Os contactos com a Guiné começaram quase meio século mais cedo que com os outros territórios que viriam a dar origem aos PALOP. E eu julgo que a relação dos portugueses com a Guiné foi especial (ouvi-o há pouco tempo em Coimbra de uma assembleia de ex-combatentes portugueses), não caindo propriamente no cânone do «colonial».
Também não há muito tempo, na televisão, vi uma entrevista relacionada com a guerra colonial, em que um simples soldado dizia que tinha ido para a Guiné a pensar na «cena» colonial... Mas que tinha ficado esclarecido logo no primeiro dia: ao contrário do que ouvira em relação a Angola e Moçambique, só via «pretos»; brancos, só os soldados e alguns comerciantes libaneses.
Além disso, no caso especial da Guiné-Bissau, o êxito militar da sua luta contribui para a própria libertação do povo português (embora já saiba que o caro retornado vai lembrar o desperdício gratuito que depois ocorreu).
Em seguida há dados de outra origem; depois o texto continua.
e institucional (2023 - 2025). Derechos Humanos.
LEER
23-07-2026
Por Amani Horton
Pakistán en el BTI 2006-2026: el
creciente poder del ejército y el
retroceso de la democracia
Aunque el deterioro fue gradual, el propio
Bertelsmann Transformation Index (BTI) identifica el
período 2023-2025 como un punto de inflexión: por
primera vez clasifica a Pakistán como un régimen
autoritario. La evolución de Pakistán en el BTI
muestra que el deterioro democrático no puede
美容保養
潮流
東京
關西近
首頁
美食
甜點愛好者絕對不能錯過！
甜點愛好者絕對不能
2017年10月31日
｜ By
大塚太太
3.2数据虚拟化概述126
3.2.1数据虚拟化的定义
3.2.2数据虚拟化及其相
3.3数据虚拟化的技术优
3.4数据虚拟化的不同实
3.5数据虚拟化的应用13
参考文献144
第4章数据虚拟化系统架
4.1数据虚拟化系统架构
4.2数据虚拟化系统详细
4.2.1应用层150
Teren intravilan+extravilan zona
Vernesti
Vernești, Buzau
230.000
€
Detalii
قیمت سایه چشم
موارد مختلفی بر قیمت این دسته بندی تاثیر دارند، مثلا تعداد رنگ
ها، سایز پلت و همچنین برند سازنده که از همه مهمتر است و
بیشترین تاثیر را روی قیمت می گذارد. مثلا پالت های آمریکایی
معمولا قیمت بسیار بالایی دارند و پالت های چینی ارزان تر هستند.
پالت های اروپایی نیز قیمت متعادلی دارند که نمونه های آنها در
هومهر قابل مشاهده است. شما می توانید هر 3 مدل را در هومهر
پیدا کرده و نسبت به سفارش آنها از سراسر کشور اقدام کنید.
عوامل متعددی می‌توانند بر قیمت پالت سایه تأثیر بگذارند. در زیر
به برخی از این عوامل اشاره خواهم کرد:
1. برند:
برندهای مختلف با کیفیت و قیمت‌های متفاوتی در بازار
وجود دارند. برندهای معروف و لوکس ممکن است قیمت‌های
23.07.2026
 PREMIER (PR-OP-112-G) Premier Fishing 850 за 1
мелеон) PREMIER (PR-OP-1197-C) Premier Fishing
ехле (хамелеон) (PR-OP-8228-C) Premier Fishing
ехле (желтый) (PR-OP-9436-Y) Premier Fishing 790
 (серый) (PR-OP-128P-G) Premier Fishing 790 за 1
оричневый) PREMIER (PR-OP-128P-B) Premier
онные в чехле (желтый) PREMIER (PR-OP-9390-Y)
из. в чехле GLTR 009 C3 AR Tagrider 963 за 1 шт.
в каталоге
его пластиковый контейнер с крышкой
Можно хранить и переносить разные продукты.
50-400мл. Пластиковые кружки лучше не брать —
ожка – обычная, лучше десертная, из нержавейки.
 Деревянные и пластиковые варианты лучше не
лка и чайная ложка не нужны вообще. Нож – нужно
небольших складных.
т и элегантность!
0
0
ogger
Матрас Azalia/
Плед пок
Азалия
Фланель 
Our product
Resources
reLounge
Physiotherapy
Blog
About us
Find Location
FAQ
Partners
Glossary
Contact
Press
Houve portanto, mais que uma relação colonizado / colonizador, uma troca simbólica que permanece na memória colectiva, um respeito maior entre povos.
É decerto uma relação mais positiva que a do «ressentimento», que muitos querem impor, com esse género de discursos. Os contactos entre os povos, com todos os erros que inevitavelmente implicaram, não podem ser condenados a priori, só porque é «politicamente correcto»: há que conhecer a história e distinguir-lhe os contornos.
E acabo, neste contexto, com um «rebuçado» para si, caro retornado assíduo a este blog, lembrando um inimigo (e portanto insuspeito) de princípios do século XVII, Pieter Van Dam, um funcionário da Companhia das Índias (holandesas), que, questionado pelos directores sobre as razões dos poucos progressos obtidos numa expedição diplomática para o estabelecimento de novas feitorias, respondeu que, incompreensivelmente e mal grado o seu comportamento vaidoso e arrogante, as extorsões fiscais que praticavam, entre outros traços pouco recomendáveis de carácter, os portugueses eram preferidos pelos indígenas, em relação a outros europeus.
Aproveito para propor à CPLP a adopção do Padre António Vieira como patrono da organização. Nas palavras de Miguel Torga:
Mestre de Fernando Pessoa
No V Império que sonhou, sonhava
o homem lusitano à medida do mundo.
E foi ele o primeiro, original
no ser universal.
Boa Noite
Meus caros senhores, penso que cada um defende o seu pão de cada dia. Tanto o didinho, o emplastro, o doka, o aly todo mundo defende o que lhe agrada e por mim é normal. Mais há certos textos de vocês que me chocam porque os senhores escrevem as vossas ideias e posições como sendo o verdadeiro e correcto. O que os senhores escrevem têm de dizer claramente que é a vossa opinião.
Na parte que me toca, acho suficientemente claro: semeio frequentemente o texto com «julgo que»; «na minha opinião», etc. Nunca me apresentei como jornalista ou pretendi ser imparcial. Mas o caso dos blogues guineenses é um pouco como tudo o resto: com tanta oferta, é preciso espírito crítico para fazer uma síntese e construir a sua opinião.
E, no meu caso pessoal, não estou dependente de quaisquer eventuais proventos auferidos com o blogue; pelo contrário, o tempo que gasto com ele, faz-me perder dinheiro e, muitas vezes, estar menos disponível do que gostaria para a minha família.